Ministers of the G7 group of advanced economies today recognised multiple aspects of the IEA’s work on the clean energy transition and energy security, including a recent major report on how to put carbon dioxide emissions from heavy industries such as steel and cement on a path towards net zero.
After a two-day meeting in Berlin under Germany’s 2022 Presidency of the G7, Climate, Energy and Environment Ministers issued a communiqué setting out a wide range of actions to tackle “the triple global crisis of climate change, biodiversity loss and pollution” while condemning Russia’s invasion of Ukraine and warning of its consequences.
The IEA’s analysis and activities were cited throughout the communiqué, spanning many key areas including efforts to improve energy efficiency, the need for increased investment in renewables, tracking of methane emissions, ensuring sufficient critical mineral supplies for clean energy technologies, and the IEA’s “timely” 10-Point Plan to Reduce the European Union’s Reliance on Russian Natural Gas and 10-Point Plan to Cut Oil Use, which were produced in response to the energy market impacts of Russia’s invasion.
Notably, the G7 Ministers committed to the goal of achieving predominantly decarbonised electricity sectors by 2035, as mapped out in an IEA report on the topic last October.
Today’s communiqué devoted particular attention the IEA’s recent report on Achieving Net Zero Heavy Industry Sectors in G7 Members, which was produced at the request of Germany’s G7 Presidency.

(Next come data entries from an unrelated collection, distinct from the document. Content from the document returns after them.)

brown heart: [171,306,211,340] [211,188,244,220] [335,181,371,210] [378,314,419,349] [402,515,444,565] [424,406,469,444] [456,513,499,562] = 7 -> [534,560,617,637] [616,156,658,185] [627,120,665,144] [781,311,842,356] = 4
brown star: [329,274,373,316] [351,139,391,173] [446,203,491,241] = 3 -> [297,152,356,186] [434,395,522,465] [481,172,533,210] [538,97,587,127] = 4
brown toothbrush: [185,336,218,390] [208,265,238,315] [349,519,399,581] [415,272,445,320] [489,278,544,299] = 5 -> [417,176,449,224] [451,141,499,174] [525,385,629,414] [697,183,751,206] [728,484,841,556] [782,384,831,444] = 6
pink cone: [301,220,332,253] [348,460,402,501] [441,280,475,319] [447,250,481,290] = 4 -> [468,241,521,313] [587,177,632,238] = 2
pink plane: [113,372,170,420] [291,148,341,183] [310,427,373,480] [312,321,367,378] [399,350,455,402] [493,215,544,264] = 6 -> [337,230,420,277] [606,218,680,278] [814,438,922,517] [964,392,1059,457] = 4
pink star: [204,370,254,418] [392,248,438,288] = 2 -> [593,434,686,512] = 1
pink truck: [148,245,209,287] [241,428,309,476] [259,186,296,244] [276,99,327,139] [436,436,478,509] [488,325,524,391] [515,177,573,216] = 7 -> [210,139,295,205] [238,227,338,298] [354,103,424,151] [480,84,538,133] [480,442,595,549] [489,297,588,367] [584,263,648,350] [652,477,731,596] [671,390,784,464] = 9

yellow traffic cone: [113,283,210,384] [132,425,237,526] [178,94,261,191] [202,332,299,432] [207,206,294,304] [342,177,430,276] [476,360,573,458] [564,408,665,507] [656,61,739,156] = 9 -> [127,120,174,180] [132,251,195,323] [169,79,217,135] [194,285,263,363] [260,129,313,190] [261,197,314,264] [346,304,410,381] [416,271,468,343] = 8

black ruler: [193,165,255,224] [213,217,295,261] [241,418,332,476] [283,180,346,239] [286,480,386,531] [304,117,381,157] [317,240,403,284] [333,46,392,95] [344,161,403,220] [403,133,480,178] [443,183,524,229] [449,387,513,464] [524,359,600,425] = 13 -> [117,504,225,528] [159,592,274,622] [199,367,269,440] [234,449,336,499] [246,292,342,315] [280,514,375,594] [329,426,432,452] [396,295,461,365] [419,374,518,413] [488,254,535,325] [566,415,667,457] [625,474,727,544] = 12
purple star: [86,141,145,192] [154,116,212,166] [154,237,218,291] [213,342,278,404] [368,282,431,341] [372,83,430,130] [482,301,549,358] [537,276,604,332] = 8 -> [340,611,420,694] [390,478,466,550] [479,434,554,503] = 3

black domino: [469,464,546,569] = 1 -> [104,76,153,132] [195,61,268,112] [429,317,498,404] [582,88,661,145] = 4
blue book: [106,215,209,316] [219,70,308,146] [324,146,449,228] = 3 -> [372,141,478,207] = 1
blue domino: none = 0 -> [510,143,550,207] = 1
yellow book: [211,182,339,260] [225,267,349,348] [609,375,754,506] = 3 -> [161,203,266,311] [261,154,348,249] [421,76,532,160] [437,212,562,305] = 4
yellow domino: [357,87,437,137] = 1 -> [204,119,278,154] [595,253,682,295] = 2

The report lays out a series of recommendations for G7 economies to advance the transition towards near zero emission steel and cement production, building on the IEA’s landmark 2021 report Net Zero by 2050: A Roadmap for the Global Energy Sector.
“We welcome the report by the International Energy Agency on ‘Achieving Net Zero Heavy Industry Sectors in G7 Members’, especially its recommendations regarding the suitable policies and financing mechanisms on the pathway to near zero industry production and the suggested principles of common and practicable definitions of near-zero-emission materials production,” the Ministers said in the communiqué. The Ministerial meeting was led by Germany’s Federal Minister for Economic Affairs and Climate Protection Robert Habeck and Federal Minister for the Environment and Consumer Protection Steffi Lemke.
IEA Executive Director Fatih Birol addressed the G7 Ministers twice yesterday. His first presentation concerned the situation regarding global energy markets, the energy security challenges exacerbated by Russia’s invasion of Ukraine, and the state of the clean energy transition. His second took place in a special session devoted to the decarbonisation of heavy industries, which was focused around the analysis in the recent IEA report.
“I’m delighted by the close collaboration between the IEA and Germany's G7 Presidency under Minister Robert Habeck on how to meet the global challenge of bringing emissions from heavy industries to net zero,” said Dr Birol. “Our new report, and the G7’s backing of its recommendations, provides vital foundations for future international action.”
The IEA’s heavy industry work also significantly informed an annex to the G7 Ministerial communiqué on the Industrial Decarbonisation Agenda.